1. Since Singapore's independence in 1965, education in English has replaced vernacular education in all schools and, along with this move, English Language has become one of the most important school subjects. The policy of giving English ‘first language’ position in schools was implemented for pragmatic reasons to do with Singapore's colonial heritage, the status of English as the language of global capitalism, and to bond through an ethnically ‘neutral’ tongue a national mix of Chinese (77%), Malays (14.1%), Indians (7.1%) and others (mostly Eurasians), who all speak their own vernacular. With English being the premium resource in Singapore's linguistic market, increasingly more families, usually those who fall into the higher income groups, speak English at home (in the early 2000s more than a third of the population).
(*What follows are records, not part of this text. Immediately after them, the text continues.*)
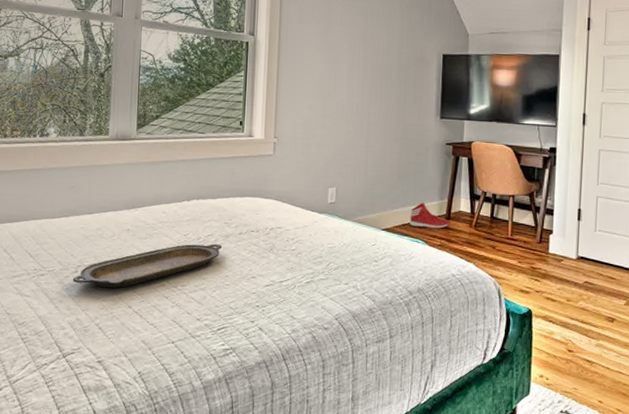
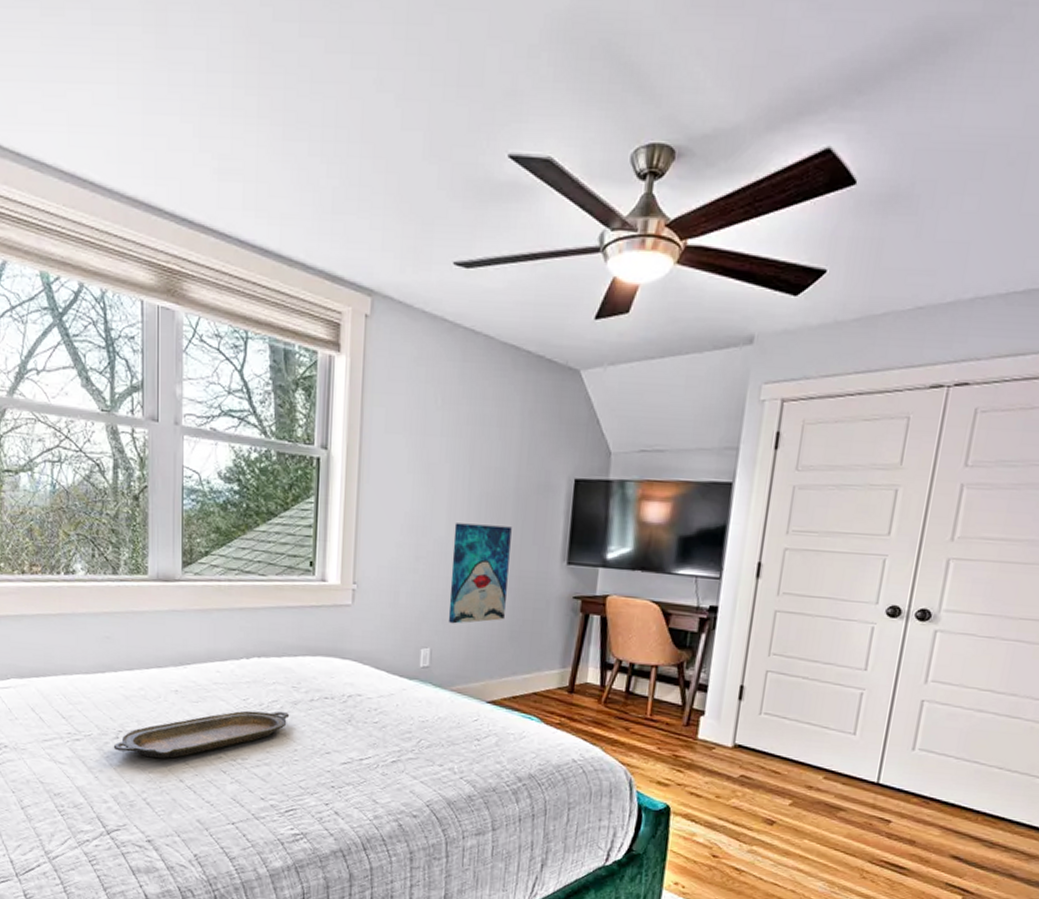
wall art: none [349,89,397,168] -> present [448,523,512,624]
sneaker: present [410,203,449,229] -> none [522,671,572,704]

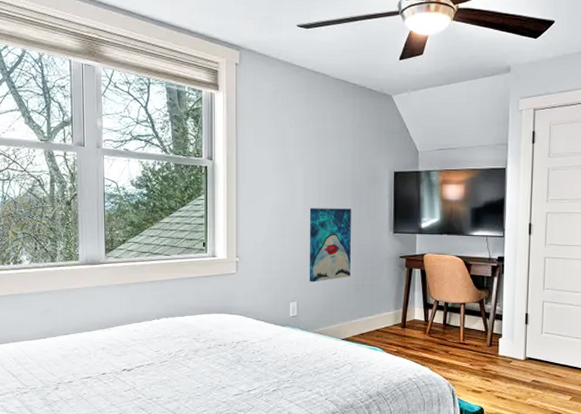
serving tray: present [113,710,290,759] -> none [54,358,193,403]

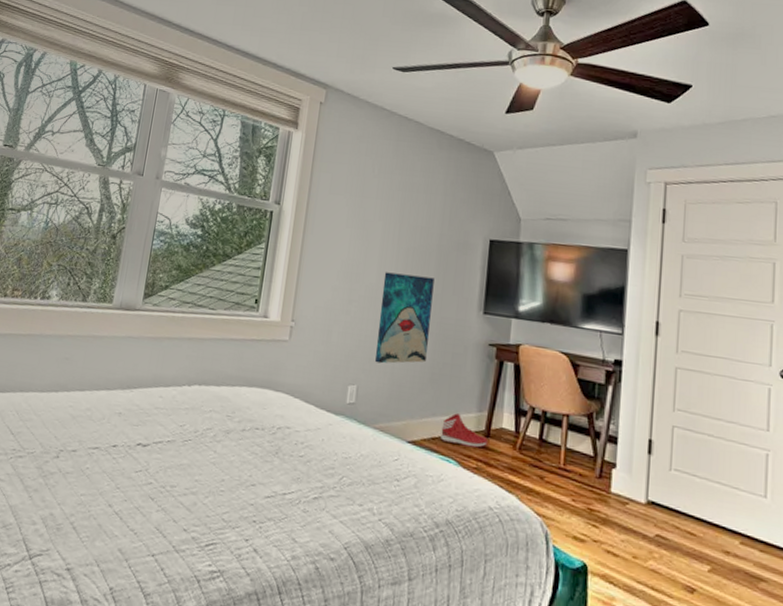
sneaker: none [367,313,404,337] -> present [440,413,488,448]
At the same time, students are expected to study as a separate academic subject the language associated with their ethnicity as ‘mother tongue second language’. This bilingual policy, referred to as ‘English‐knowing bilingualism’ (Pakir Citation1991) by local academics, has to be seen as the outcome of the desire to have access to western science and technology while securing each student's ethnic identity and Singapore's ‘Asian‐ness’.

2. To quote the 2001 English language syllabus, ‘Literacy development is at the heart of an English language instructional programme in school’ (English Language Syllabus Citation2001, 7).

3. The project has been funded by the Centre for Pedagogy and Practice at the National Institute of Education, Singapore, which is itself funded by the Singapore Ministry of Education.

4. When the English classrooms in this study were subsequently compared with those of a nationwide descriptive study of 600 classrooms which was under way at the same time (Luke et al. Citation2004) employing a similar coding framework, they turned out to be fairly typical of secondary English classrooms more generally in Singapore.